How to get free food, part 1

If you could have an additional $400 a month, how would you feel?

Back when financial planning took up the bulk of my time, I was surprised at the lengths that people would do to earn a few hundred dollars more every month. Some would write a book. Some would give tuition. Some would put in a few extra hours every day to get a promotion and pay raise. Some would spend all their weekends at a side job.

So when someone I just met gave me a way to have an additional $400 a month, I jumped at the chance. And it was life-changing. He gave me one project to try out:

Ask your neighbours to give you their leftover food.

He told me that one of his neighbours was on public assistance (PA). PA is reserved for needy Singaporeans who are unable to work due to old age, illness, or disability. Back then, she used to receive $400 a month from the government, $200 NTUC vouchers, and $100 hawker centre vouchers. Being needy, she qualified to receive food from multiple sources, including bread from 7 different sources.

She was never hungry and, in fact, very often had too much to eat. So she would share the food with her neighbours, including this friend of mine. The food he received was actually more than enough for himself, and his two tenants, and he often struggled to close his fridge door because it was too full.

Now when I first heard this, I didn’t believe him. I mean, who would? Do you?

But I kept an open mind, and decided to try out what he said. Back then, I had 3 neighbours with whom I was cordial with. When we saw each other in the lift or in the common corridor, we would wave to each other and say hi. But we didn’t really know each other. Most people in Singapore don’t really know their neighbours, and we were no different.

So it took some courage to approach my first neighbour. One afternoon, I heard her wheelchair backing out of her flat with a familiar ‘beeee-beeee-beeeee’. I opened my front door and went to talk to her. I told her that I was doing a project and asked her if she often had leftover food.

She said yes.

I asked her what kind of leftover food she usually had, and what she did with it.

She said that she receives food from a charity twice daily, because of her advanced age and health. She also had little savings and proceeded to tell me what happened to all the sales proceeds from downgrading her property. She said that because of her illness, she is unable to eat all the food that the charity gives her, which was often about half to 3/4 of what she receives. But she did not want to cancel the daily meal because there was still some of the food that she could eat. The balance? She threw it away.

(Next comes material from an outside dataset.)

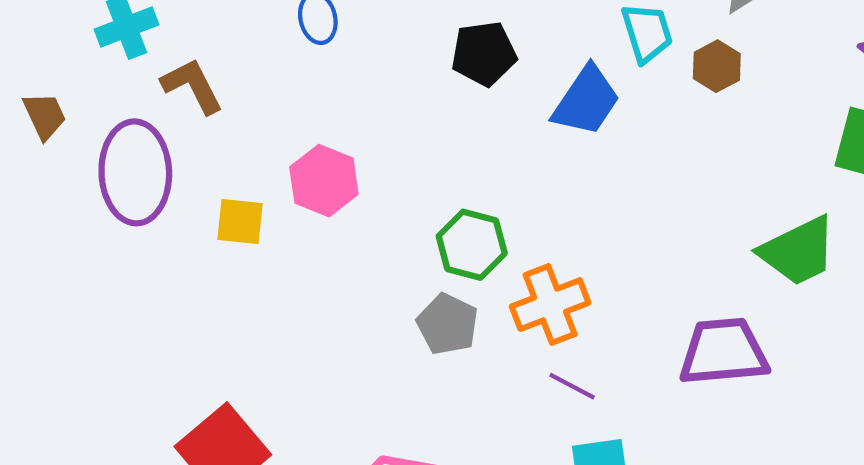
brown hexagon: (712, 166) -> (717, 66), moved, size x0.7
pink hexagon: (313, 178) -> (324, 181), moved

“Very gek xin (heart pain),” she said. She knew she shouldn’t waste food like that, but what choice did she have?

Could she give me the food she didn’t want, I asked. I had a use for it.

“Oh, you want it? Here, take this,” she put into my hands a packet of rice.

“Thank you,” I said to her.

“No, don’t thank me,” she replied. “I should be thanking you. Because you take the food, I don’t have to waste it.”

I thought about it for a while, then said, “Since you regularly have leftover food, how about everyday, when I come home from work, I knock on your door and you can give me whatever leftover food you have?”

She shook her head and said, “I don’t want to trouble you. Whenever I have leftover food, I will climb in my wheelchair and come to your flat and hang it from your gate. You put one hook there for me.”

Her response overwhelmed me. For the next 15 months, I would receive food almost daily from her. In addition, she would give to me all the fruits and food gifts she received that she could not consume. This included oranges, packet drinks, Milo powder, instant coffee, canned food, and so on.

The one I hated the most was the Yeo’s curry chicken, which apparently is often given to the needy. I hated it because the chicken was full of bone fragments. Most of the time I just heated it up and gave it to my cat to eat. I think charities should themselves eat the food that they give to the needy. No wonder the needy sometimes throw away the food instead of eating it.

Anyway, back to my story.

Encouraged by the positive response, I approached another neighbour. This neighbour isn’t needy. She stayed with her husband but rarely cooked. About once a month, she’d invite her relatives over and they’d talk through the night. She often bought them snacks to eat, but no one (except me) finishes all the snacks offered. So as the host, she was often stuck with a lot of snacks that she didn’t eat. She gave them to me.

She also had a lot of expired food in her cupboards which I asked her not to throw away and, instead, to give it to me. She knew it could be eaten, but nevertheless, preferred to throw them away and buy new ones. I don’t know why.

And finally, she had fruit offerings every day. I learned from her that fruit offerings can be consumed. She normally eats them, but often, especially on festivals, there’s just too much for her. She gave all these to me as well.

She once gave me a pomfret that she bought for Chinese New Year, but never cooked. Many people do overbuy. Then the food is kept in the freezer or cupboard until it spoils. Or it’s just kept. And kept. And kept. Then thrown.

This neighbour felt it was not good to throw away food, but what choice did she have? Now she had a choice. She could give it to her neighbour (me) who would happily consume it.

All my neighbours that I approached were glad that I approached them. For now, they had someone to give their excess food to. They no longer had to feel the ‘heart pain’ of throwing away food that they had too much of. And of course, I was very glad I approached them to. Because I no longer had to spend money to buy food.

With the money I saved on buying food, I now had an additional $400 a month. I was elated.